この手の作品はネタバラシ厳禁で書かなきゃいけないのが難儀。一応〝反社会的パーソナル障害〟〝社会的実験〟〝ターゲットはたまたま偶然〟〝最もヒドい悪事は何?〟〝好奇心が命取り〟…などのヒントを敢えて断片的に散りばめておこう。犯人とおぼしき人物は、前出の『シャイニング』のニコルソンみたいに狂気の顔で襲いかかったりしない。常に冷静、一見善人そうに映る。そこがクセ者。
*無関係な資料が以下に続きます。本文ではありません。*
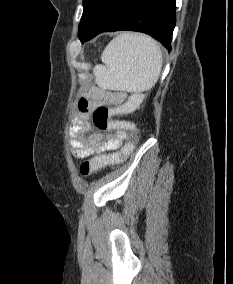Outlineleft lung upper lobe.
<instances>
[{"label":"left lung upper lobe","instance_id":"5c2ea615","mask_svg":"<svg viewBox=\"0 0 233 284\" xmlns=\"http://www.w3.org/2000/svg\"><path fill=\"white\" fill-rule=\"evenodd\" d=\"M105 0H83V14L78 28V36L81 39L91 28L97 10Z\"/></svg>","mask_w":233,"mask_h":284}]
</instances>
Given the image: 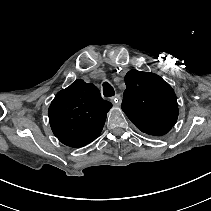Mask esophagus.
<instances>
[{
	"mask_svg": "<svg viewBox=\"0 0 211 211\" xmlns=\"http://www.w3.org/2000/svg\"><path fill=\"white\" fill-rule=\"evenodd\" d=\"M111 102L116 105V106H120L121 105V102H122V99H121V96L119 94L115 95L112 99H111Z\"/></svg>",
	"mask_w": 211,
	"mask_h": 211,
	"instance_id": "1",
	"label": "esophagus"
}]
</instances>
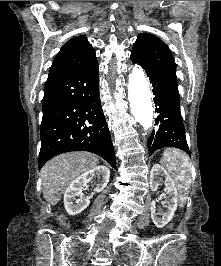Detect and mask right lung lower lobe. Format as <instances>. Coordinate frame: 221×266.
<instances>
[{
	"mask_svg": "<svg viewBox=\"0 0 221 266\" xmlns=\"http://www.w3.org/2000/svg\"><path fill=\"white\" fill-rule=\"evenodd\" d=\"M39 169L52 157L89 151L116 167L99 95V67L91 65L45 85Z\"/></svg>",
	"mask_w": 221,
	"mask_h": 266,
	"instance_id": "right-lung-lower-lobe-1",
	"label": "right lung lower lobe"
}]
</instances>
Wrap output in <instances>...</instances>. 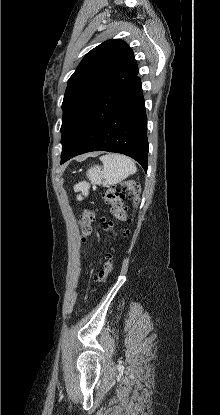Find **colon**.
<instances>
[{"instance_id": "obj_1", "label": "colon", "mask_w": 220, "mask_h": 415, "mask_svg": "<svg viewBox=\"0 0 220 415\" xmlns=\"http://www.w3.org/2000/svg\"><path fill=\"white\" fill-rule=\"evenodd\" d=\"M129 190L133 196V203L136 205L139 201V195L141 191L140 183L135 180L126 182L122 188H109L104 194V200L110 207V212L116 221H126L127 211L124 206V191ZM98 218L97 212L94 209L86 208L83 210L80 216L78 226L80 228L82 238L91 233L92 223ZM130 221V220H129ZM103 228L111 233L114 232V223L111 221L102 220ZM114 266V256L109 254L107 261L104 264L103 269L96 275L95 281L98 284H102L106 281L109 274L112 272Z\"/></svg>"}]
</instances>
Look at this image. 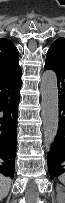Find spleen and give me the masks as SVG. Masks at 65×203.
I'll use <instances>...</instances> for the list:
<instances>
[{
  "instance_id": "obj_1",
  "label": "spleen",
  "mask_w": 65,
  "mask_h": 203,
  "mask_svg": "<svg viewBox=\"0 0 65 203\" xmlns=\"http://www.w3.org/2000/svg\"><path fill=\"white\" fill-rule=\"evenodd\" d=\"M58 179L60 180V182L65 183V174L60 175Z\"/></svg>"
}]
</instances>
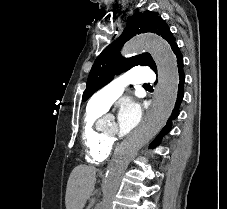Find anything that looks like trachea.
Returning <instances> with one entry per match:
<instances>
[{"label": "trachea", "mask_w": 227, "mask_h": 209, "mask_svg": "<svg viewBox=\"0 0 227 209\" xmlns=\"http://www.w3.org/2000/svg\"><path fill=\"white\" fill-rule=\"evenodd\" d=\"M144 86H146V87H151L150 84H144Z\"/></svg>", "instance_id": "3493384b"}]
</instances>
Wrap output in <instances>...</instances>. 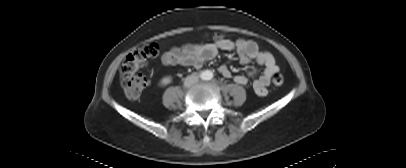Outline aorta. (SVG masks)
<instances>
[{
    "instance_id": "1",
    "label": "aorta",
    "mask_w": 406,
    "mask_h": 168,
    "mask_svg": "<svg viewBox=\"0 0 406 168\" xmlns=\"http://www.w3.org/2000/svg\"><path fill=\"white\" fill-rule=\"evenodd\" d=\"M213 78V72L210 70H205L202 73V79L204 80H211Z\"/></svg>"
}]
</instances>
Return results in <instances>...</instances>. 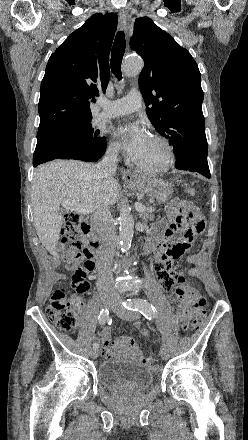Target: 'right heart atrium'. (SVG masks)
Returning <instances> with one entry per match:
<instances>
[{
  "mask_svg": "<svg viewBox=\"0 0 248 440\" xmlns=\"http://www.w3.org/2000/svg\"><path fill=\"white\" fill-rule=\"evenodd\" d=\"M107 156L112 160H117L120 157V148L115 142H110L106 149Z\"/></svg>",
  "mask_w": 248,
  "mask_h": 440,
  "instance_id": "obj_1",
  "label": "right heart atrium"
}]
</instances>
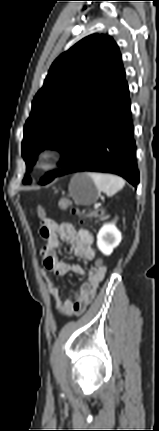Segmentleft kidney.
I'll list each match as a JSON object with an SVG mask.
<instances>
[{
    "label": "left kidney",
    "mask_w": 159,
    "mask_h": 431,
    "mask_svg": "<svg viewBox=\"0 0 159 431\" xmlns=\"http://www.w3.org/2000/svg\"><path fill=\"white\" fill-rule=\"evenodd\" d=\"M121 239L122 235L114 223L104 224L97 235V246L104 255L108 256L119 245Z\"/></svg>",
    "instance_id": "obj_1"
}]
</instances>
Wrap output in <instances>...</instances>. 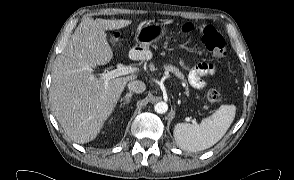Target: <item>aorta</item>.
Returning a JSON list of instances; mask_svg holds the SVG:
<instances>
[{
  "label": "aorta",
  "instance_id": "obj_1",
  "mask_svg": "<svg viewBox=\"0 0 294 180\" xmlns=\"http://www.w3.org/2000/svg\"><path fill=\"white\" fill-rule=\"evenodd\" d=\"M154 109L159 114L166 113L168 110V104L164 101L158 102L155 104Z\"/></svg>",
  "mask_w": 294,
  "mask_h": 180
}]
</instances>
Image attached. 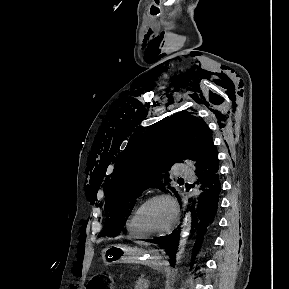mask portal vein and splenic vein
I'll return each mask as SVG.
<instances>
[{
  "label": "portal vein and splenic vein",
  "instance_id": "18ae733b",
  "mask_svg": "<svg viewBox=\"0 0 289 289\" xmlns=\"http://www.w3.org/2000/svg\"><path fill=\"white\" fill-rule=\"evenodd\" d=\"M145 289L148 287V285H144Z\"/></svg>",
  "mask_w": 289,
  "mask_h": 289
}]
</instances>
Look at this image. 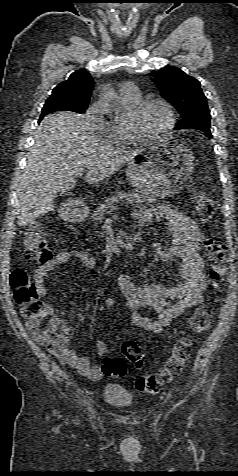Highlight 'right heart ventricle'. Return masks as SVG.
I'll use <instances>...</instances> for the list:
<instances>
[{
  "label": "right heart ventricle",
  "instance_id": "right-heart-ventricle-1",
  "mask_svg": "<svg viewBox=\"0 0 238 476\" xmlns=\"http://www.w3.org/2000/svg\"><path fill=\"white\" fill-rule=\"evenodd\" d=\"M121 98L124 105L129 108H132L134 105H136L140 101V98L130 99V98L122 97V96ZM112 128L116 132V137L114 139L118 143L129 140L131 138V135L127 129L126 122L124 121V119L115 120V122L112 124Z\"/></svg>",
  "mask_w": 238,
  "mask_h": 476
}]
</instances>
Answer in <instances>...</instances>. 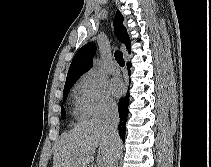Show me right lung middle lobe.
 Here are the masks:
<instances>
[{"label":"right lung middle lobe","instance_id":"obj_1","mask_svg":"<svg viewBox=\"0 0 211 167\" xmlns=\"http://www.w3.org/2000/svg\"><path fill=\"white\" fill-rule=\"evenodd\" d=\"M76 82V80H71V81H68L65 83V86H64V100L67 99V96H68V93H69V90L72 88L73 84ZM61 116L62 118L65 117V109L63 106H61Z\"/></svg>","mask_w":211,"mask_h":167}]
</instances>
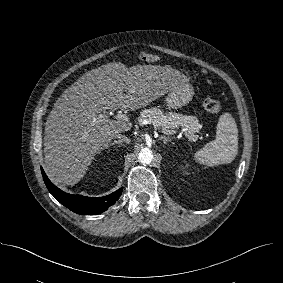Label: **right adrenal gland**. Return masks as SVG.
Returning a JSON list of instances; mask_svg holds the SVG:
<instances>
[{"mask_svg":"<svg viewBox=\"0 0 283 283\" xmlns=\"http://www.w3.org/2000/svg\"><path fill=\"white\" fill-rule=\"evenodd\" d=\"M122 142L120 141V140H116V141H113L112 143H110L109 145L110 146H113V145H115V144H118V145H120Z\"/></svg>","mask_w":283,"mask_h":283,"instance_id":"right-adrenal-gland-1","label":"right adrenal gland"}]
</instances>
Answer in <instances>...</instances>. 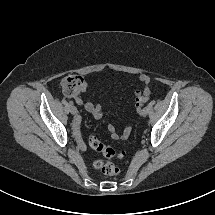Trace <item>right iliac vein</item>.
Segmentation results:
<instances>
[{"label":"right iliac vein","instance_id":"63e3f726","mask_svg":"<svg viewBox=\"0 0 215 215\" xmlns=\"http://www.w3.org/2000/svg\"><path fill=\"white\" fill-rule=\"evenodd\" d=\"M70 112H71L72 115H77L78 110H77V108L75 106H71L70 107Z\"/></svg>","mask_w":215,"mask_h":215}]
</instances>
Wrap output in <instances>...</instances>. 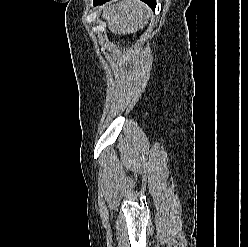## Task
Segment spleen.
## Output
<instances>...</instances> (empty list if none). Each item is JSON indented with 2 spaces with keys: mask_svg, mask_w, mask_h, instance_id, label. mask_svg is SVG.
I'll list each match as a JSON object with an SVG mask.
<instances>
[{
  "mask_svg": "<svg viewBox=\"0 0 248 247\" xmlns=\"http://www.w3.org/2000/svg\"><path fill=\"white\" fill-rule=\"evenodd\" d=\"M150 12L140 0H120L104 7L103 17L109 29L115 34L136 33L147 25Z\"/></svg>",
  "mask_w": 248,
  "mask_h": 247,
  "instance_id": "1",
  "label": "spleen"
}]
</instances>
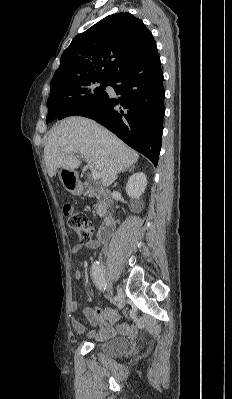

真相を知りたいがために、主人公は〝好奇心〟という名の危険なワナに陥り、犯人に操られてゆく…。おっと言えねえ、言えねえ、これ以上は。ハリウッド版と違って、オリジナル版はなじみのない俳優で占められいるので、その無名性が逆に、日常に潜む恐怖感をかきたててくれるのだ。


劇中、恋人の名を検索するPCがすごい初期の旧式で、懐かしくて、時代を感じる。約30年前といえば、昭和から平成に代わりつつあったころ。平成の終わりの節目に、約30年前の〝幻の傑作〟サイコ・サスペンスを観るのもまた一興か。